The Danger of Nursing Shortage
How it works
The researcher conducted a comprehensive search of the literature published between 2015 and 2020. Keywords used to conduct the search included nurse staffing, quality of care, nurses’ perceptions, nursing shortage, patient safety, nurse-patient ratios, Donebedian, Donebedian’s structure, process, outcomes, Donebedian’s framework.
Nurse staffing can be defined as the total nursing care hours per patient day or staff mix (ANA, 2014). The American nurses association defines staff mix as the percentage of registered nursing care hours among the total of all nursing care hours including RNs, and LPNs (ANA, 2014).
Total nursing hours per patient day is defined as the total number of productive hours worked by all nursing staff with direct patient care responsibilities in a patient day (ANA, 2014). Fallatalah et al. predicted that there would be a nationwide registered nurse job vacancy of 1.2 million nurses by the year 2020 (Fallatah & Laschinger, 2017). This forecast indicates that nurse staffing will continue to pose a complex issue for hospitals in Canada.
Perceived safe staffing
For the aim of this literature review, the theme of safe nurse staffing refers to a balance between the demand to meet patient needs and the availability of nursing staff. Moreover, safe nurse staffing includes nurses that are competent in the care that they provide. For the sake of this literature review, the term ‘nurse’ will constitute only registered nurses (RN) and all other nursing personnel will be recognized by their role or tasks.
Numerous studies have described nurses’ perception of safe and adequate staffing. One study revealed that there is a significant association between increased nursing skill mix (or prevalence of total nursing stuff who were registered nurses) and perceptions of adequate staffing. However, there was a perception of less adequate staffing associated with increased nurse workload and large unit size. Patient acuity level (extent of illness, and sum of nursing care needed to care for the patient) was significantly linked with nurse perceptions of less adequate staffing levels. Kalisch et al, surveyed ninety-two nurses on surgical, intermediate and rehabilitation units in eleven hospitals and revealed that nurses perceived adequate staffing on units with higher proportions of nurses with BSN (Bachelor of Science in Nursing) degrees or above. They also perceived lower staffing adequacy with units that had inadequate assistive personnel (Kalisch et al., 2011).
Gaps in literature
There have been several attempts to correct the safe staffing issues, varying from federal legislation to healthcare facility budget adjustments. There has been a universal dilemma regarding strain from competing healthcare dollars and labour costs. Most healthcare facilities within the provinces base their ratios on policies set forth by nurse union contracts and by the institution. To date there is no federal legislation enacted in Ontario for mandating specific nurse to patient ratios (Hall et al., 2006). Within the United States, the only state that has enacted minimum nurse staffing ratios is California (Serratt et al, 2011). The influence of legislative and federal policies on safe nurse staffing are set by the provinces however the level of staffing differs based on organizational structure. Harrington et al (2012) examines the standards of nurse staffing in a multitude of nursing homes across several countries.

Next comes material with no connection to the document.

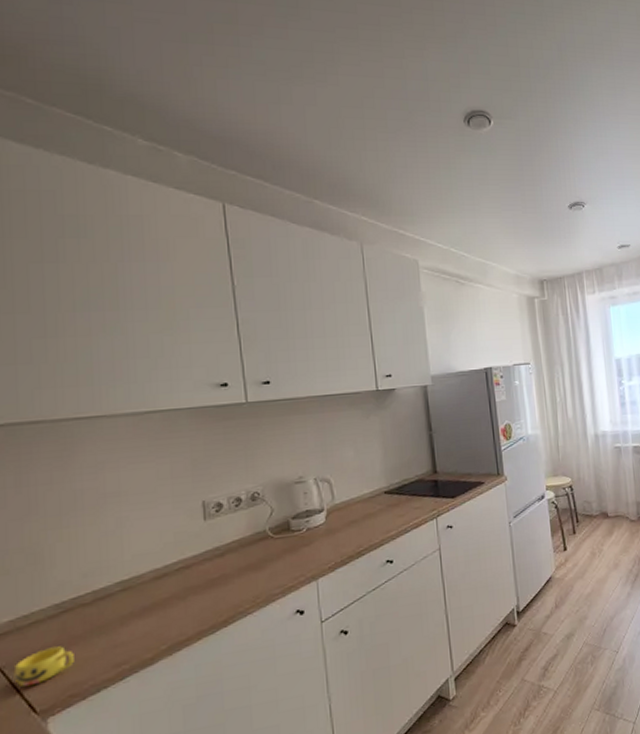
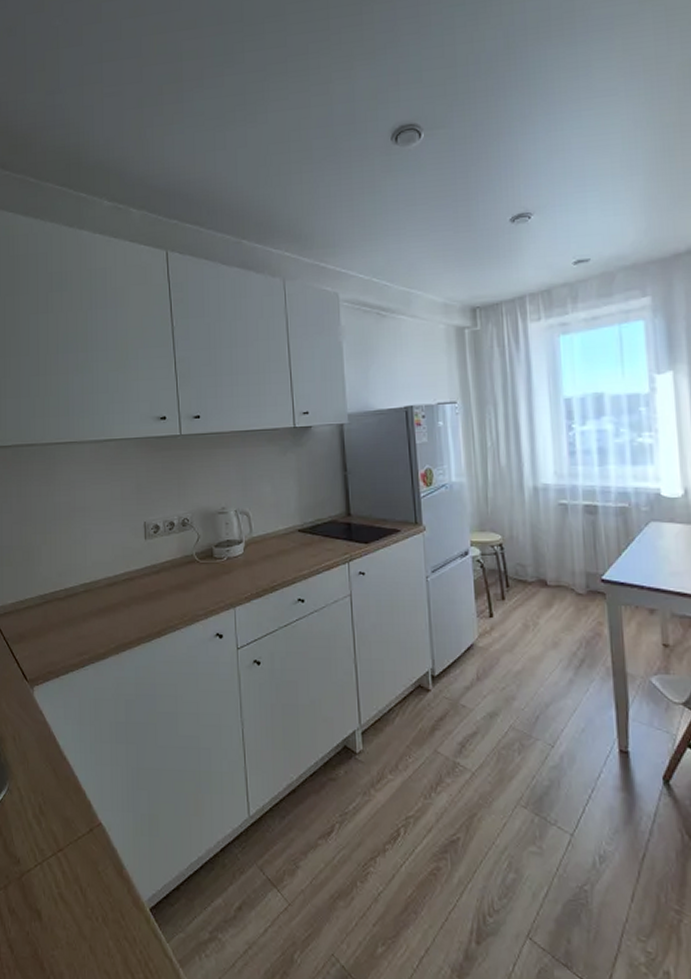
cup: present [13,646,74,687] -> none [14,630,52,658]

The study looks at staffing regulations and policies in Canada, England, Germany, the U.S, Sweden and Norway, that indicates standards set forth without mandated nurse patient ratios were not congruent with actual staffing. Actual staffing ratios relied on the size of nursing facilities (number of patient beds), number of residents and whether or not the facility was for profit (Harrington et al., 2012). The battle between cost benefit and cost effectiveness is a reoccurring problem that causes healthcare organizations to weigh the advantages of safe staffing with the risks of increased healthcare dollars. According to an article by Thungjaroenkul et al (2007), results show that nurse to patient ratio of 8:1 was considered the most cost effects however it was associated with the highest level of patient mortality. In addition, as the nurse to patient ratio went down per increment, labour cost increased while patient mortality also declined. This is an excellent example of the struggle between health care spending and patient safety. Where should priorities and limits be set?
Inadequate nurse to patient ratios has proven to pose significant challenges on healthcare spending, as well overall satisfaction of nursing staff. In a study that examines the importance of emotional distress and ethical conflicts, nurses admit that both these factors contribute to work stress and physical and emotional burnout that force many nurses to work absence and intent to leave (Guadine & Thorne, 2012).
The framework that guided this research study is the PESTEL (political, economic, sociocultural, technological, environment, and legal) analysis framework. Business leaders use this framework to address two basic features. The first feature enables the examination of the environment in which the healthcare facility operates. And the second basic feature provides information and data that will allow the company to predict circumstances and situations that it might potentially encounter the future (Issa et al., 2010). The PESTEL framework was utilized to develop strategies that healthcare leaders can use to determine tackle staffing shortages (Mehdaova, 2017).
In conclusion, to safeguard against nurses’ inability to successfully promote maintenance of health and restoration, interventions for safe staffing should support safe working conditions. This study should offer further insight into nurse’s experiences regarding unsafe staffing patterns and should address the problem statement and research questions.